Respecting Caitlin Jenner and Her Community Under the Law
For some time now, California labor law has protected transgendered individuals from discrimination and harassment. However, a decision by the Superior Court of California, County of Sacramento last spring held that denying transgender employees the right to use gender-identity appropriate facilities remains a violation of the state’s anti-discrimination laws, and other statutes entrenched in the California Labor Code.
That decision, released in March of 2014, held that transgendered employees in the state of California have the right to use gender-identity appropriate change room and washroom facilities in the state of California. Various other states have enacted similar updates to their laws.
Now, the Feds have finally entered the pool with an update to federal codes that mirror California and labor law, as well as similar laws in other jurisdictions related to transgendered individuals.
To that end, the Occupational Safety and Health Administration (OSHA) on June 1 published A Guide to Restroom Access for Transgender Workers.
“The core principle is that all employees, including transgender employees, should have access to restrooms that correspond to their gender identity,” said Assistant Secretary of Labor for Occupational Safety and Health Dr. David Michaels, in a released statement. “OSHA’s goal is to assure that employers provide a safe and healthful working environment for all employees.”
The guide itself is detailed, but in sum, the rule is stated simply thus: if a female has transgendered, either emotionally or physically (or both) to male and therefore identifies as male, then that individual has the right and freedom to use the men’s washroom.
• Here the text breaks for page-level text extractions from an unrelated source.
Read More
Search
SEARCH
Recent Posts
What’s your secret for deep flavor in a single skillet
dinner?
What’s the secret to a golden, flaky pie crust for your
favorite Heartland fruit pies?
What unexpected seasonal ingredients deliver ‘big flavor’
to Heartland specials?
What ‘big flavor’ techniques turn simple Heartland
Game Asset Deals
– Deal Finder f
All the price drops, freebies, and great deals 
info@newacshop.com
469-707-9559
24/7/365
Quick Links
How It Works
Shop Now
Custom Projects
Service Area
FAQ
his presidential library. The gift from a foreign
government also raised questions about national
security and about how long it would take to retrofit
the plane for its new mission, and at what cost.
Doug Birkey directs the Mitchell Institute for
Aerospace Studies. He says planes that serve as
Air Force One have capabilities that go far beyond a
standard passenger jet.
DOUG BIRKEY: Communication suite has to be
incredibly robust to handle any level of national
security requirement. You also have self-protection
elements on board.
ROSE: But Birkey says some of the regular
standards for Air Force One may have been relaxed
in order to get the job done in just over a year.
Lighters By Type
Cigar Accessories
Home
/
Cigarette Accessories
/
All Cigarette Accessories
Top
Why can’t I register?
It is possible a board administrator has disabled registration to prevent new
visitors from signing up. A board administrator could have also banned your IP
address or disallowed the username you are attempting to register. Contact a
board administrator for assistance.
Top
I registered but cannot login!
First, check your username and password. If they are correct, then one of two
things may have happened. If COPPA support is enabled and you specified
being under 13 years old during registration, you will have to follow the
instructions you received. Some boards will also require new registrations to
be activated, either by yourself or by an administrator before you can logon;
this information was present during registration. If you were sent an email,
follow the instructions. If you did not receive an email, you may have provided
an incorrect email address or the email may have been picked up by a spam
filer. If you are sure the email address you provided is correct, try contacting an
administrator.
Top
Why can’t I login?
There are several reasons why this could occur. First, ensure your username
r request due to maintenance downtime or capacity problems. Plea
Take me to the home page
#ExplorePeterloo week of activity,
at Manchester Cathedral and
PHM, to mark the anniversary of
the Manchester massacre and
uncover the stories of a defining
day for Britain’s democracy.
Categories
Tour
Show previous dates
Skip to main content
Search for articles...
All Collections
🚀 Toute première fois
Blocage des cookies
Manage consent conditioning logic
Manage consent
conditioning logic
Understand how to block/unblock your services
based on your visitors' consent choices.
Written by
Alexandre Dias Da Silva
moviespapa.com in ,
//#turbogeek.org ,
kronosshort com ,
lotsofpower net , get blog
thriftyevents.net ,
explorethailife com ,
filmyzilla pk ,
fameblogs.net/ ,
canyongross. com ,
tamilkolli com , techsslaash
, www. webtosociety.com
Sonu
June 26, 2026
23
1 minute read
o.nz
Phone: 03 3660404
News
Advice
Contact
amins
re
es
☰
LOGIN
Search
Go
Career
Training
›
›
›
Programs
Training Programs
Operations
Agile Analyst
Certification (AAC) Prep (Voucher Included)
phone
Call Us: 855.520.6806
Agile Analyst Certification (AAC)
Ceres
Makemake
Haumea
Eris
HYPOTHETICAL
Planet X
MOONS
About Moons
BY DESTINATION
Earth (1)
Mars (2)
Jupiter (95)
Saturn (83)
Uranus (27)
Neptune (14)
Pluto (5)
The same holds true for Bruce Jenner, who now identifies as Caitlin. It wasn’t that long ago that Jenner was being interviewed on national television about his story and his ongoing transition to female, the gender to which Jenner now identifies. This week, the release of the Caitlin Jenner photo shoot for the cover of Vanity Fair is a stark representation of what Jenner was revealing just a few weeks ago.
Therefore, applying the Bruce Jenner/Caitlin Jenner example to the rule of law, Bruce Jenner identifies as female now (as Caitlin Jenner) and thus, has the right to use the women’s washroom.
The OSHA guide, and the corresponding law, is founded upon the core belief that all employees in the workplace should be permitted, without retaliation, use of the facility that best matches his or her gender identification. At the end of the day, however, the OSHA guide notes that the employee should determine “the most appropriate and safest option for him - or herself.”
OSHA also identifies best polices that provide additional options that transgendered employees may choose, but are at the same time not a requirement. Such options, as available, could include: “Single-occupancy gender-neutral (unisex) facilities, and: Use of multiple-occupant, gender-neutral restroom facilities with lockable single occupant stalls.
“Under these best practices, employees are not asked to provide any medical or legal documentation of their gender identity in order to have access to gender-appropriate facilities,” states the guideline. “In addition, no employee should be required to use a segregated facility apart from other employees because of their gender identity or transgender status. Under OSHA standards, employees generally may not be limited to using facilities that are an unreasonable distance or travel time from the employee’s worksite.”
The guidelines also speak to the existence of local and state laws and statutes, such as California labor employment law, about which all employees should be conversant.
To summarize, transgendering has long passed the signpost of sensationalism. Rather, gender identification in any form has progressed from tolerance to widespread acceptance; and yet another indication of this is the release, this summer, of Becoming Us, an unscripted “docuseries” on ABC Family, documenting the life of 17-year-old Ben Lehwald of Evanston, Illinois. In the series, which is produced by Ryan Seacrest Productions, Ben’s father Charlie transitions to Carly. The narrative is told from Ben’s perspective as he watches his dad go through his divorce from Ben’s mom Suzy, before undergoing gender reassignment surgery.
In the grand scheme of things, washroom assignment (or reassignment) should be the least of a transgendered individual’s worries. Nonetheless, it is an issue that many states have been grappling with for some time - including California and labor law observed by the state. Now, the Department of Labor through the OSHA guideline will ensure that the rights of everyone are quite properly observed and respected behind the washroom stall.
Caitlin Jenner will use the women’s washroom. It’s only appropriate. And it’s also the law.